Published using Google Docs
Greek Pita with Fennel and Spring Onion
Updated automatically every 5 minutes

Greek Pita with Fennel and Spring Onion

Serves 4 to 6

www.ZsusVeganPantry.com

Protein:

2 tablespoons fresh lemon juice

1 tablespoon olive oil

6 garlic cloves, minced

½ teaspoon dried oregano

¼ teaspoon fresh or dried Rosemary

12 ounces Beyond Meat strips or chopped seitan

Vegetables:

1 tablespoon olive oil

3 spring onions, shaved

1 medium fennel, shaved

Sea salt and black pepper

Pita bread

Hummus (stir in ½ teaspoon smoked paprika per 1 cup of hummus)

1. Protein: Combine the lemon juice, olive oil, garlic, oregano, and rosemary in a shallow dish. Add the protein and season with salt and black pepper  and set aside to marinate for 15 minutes. Heat a large skillet over medium heat and add the protein strips only. Cook until golden on both sides, about 3 minutes. Add the marinade, including the garlic, and cook until the garlic is golden. Remove from the heat and set aside.

2. Vegetables: Heat the oil in a large skillet over medium heat. Add the onion and fennel, cover, and cook until completely tender, about 5 to 8 minutes, stirring as needed. Season with salt and black pepper.

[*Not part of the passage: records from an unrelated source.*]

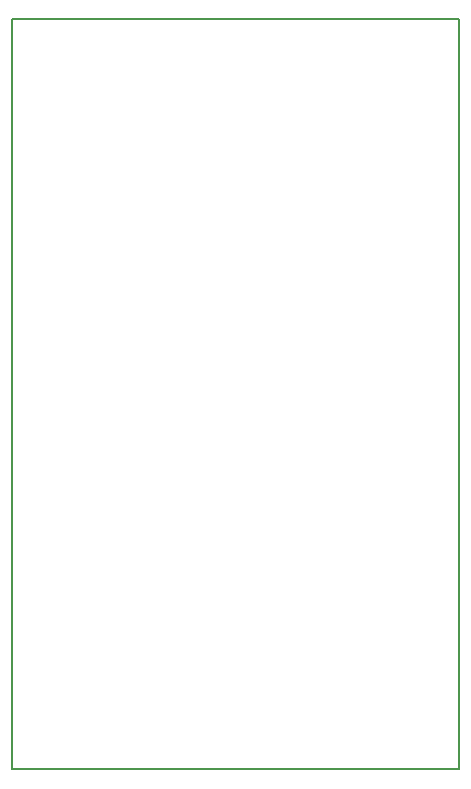
<source format=gbr>
G04 #@! TF.GenerationSoftware,KiCad,Pcbnew,(5.1.4)-1*
G04 #@! TF.CreationDate,2020-01-10T19:08:40-06:00*
G04 #@! TF.ProjectId,EncoderBoard,456e636f-6465-4724-926f-6172642e6b69,v1.0*
G04 #@! TF.SameCoordinates,Original*
G04 #@! TF.FileFunction,Profile,NP*
%FSLAX46Y46*%
G04 Gerber Fmt 4.6, Leading zero omitted, Abs format (unit mm)*
G04 Created by KiCad (PCBNEW (5.1.4)-1) date 2020-01-10 19:08:40*
%MOMM*%
%LPD*%
G04 APERTURE LIST*
%ADD10C,0.150000*%
G04 APERTURE END LIST*
D10*
X104140000Y-83794600D02*
X104140000Y-147320000D01*
X104140000Y-83794600D02*
X141986000Y-83794600D01*
X141986000Y-83794600D02*
X141986000Y-147320000D01*
X104140000Y-147320000D02*
X141986000Y-147320000D01*
M02*

</source>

3. Assembly: Toast the pita, cut in half and split into pockets. Spread about 2 tablespoons of hummus in the pockets, add protein strips and a generous portion of the sauteed vegetables. Serve.

Tip: Cook the vegetables while the protein marinates. Transfer the vegetables to a container and cook the protein in the same skillet.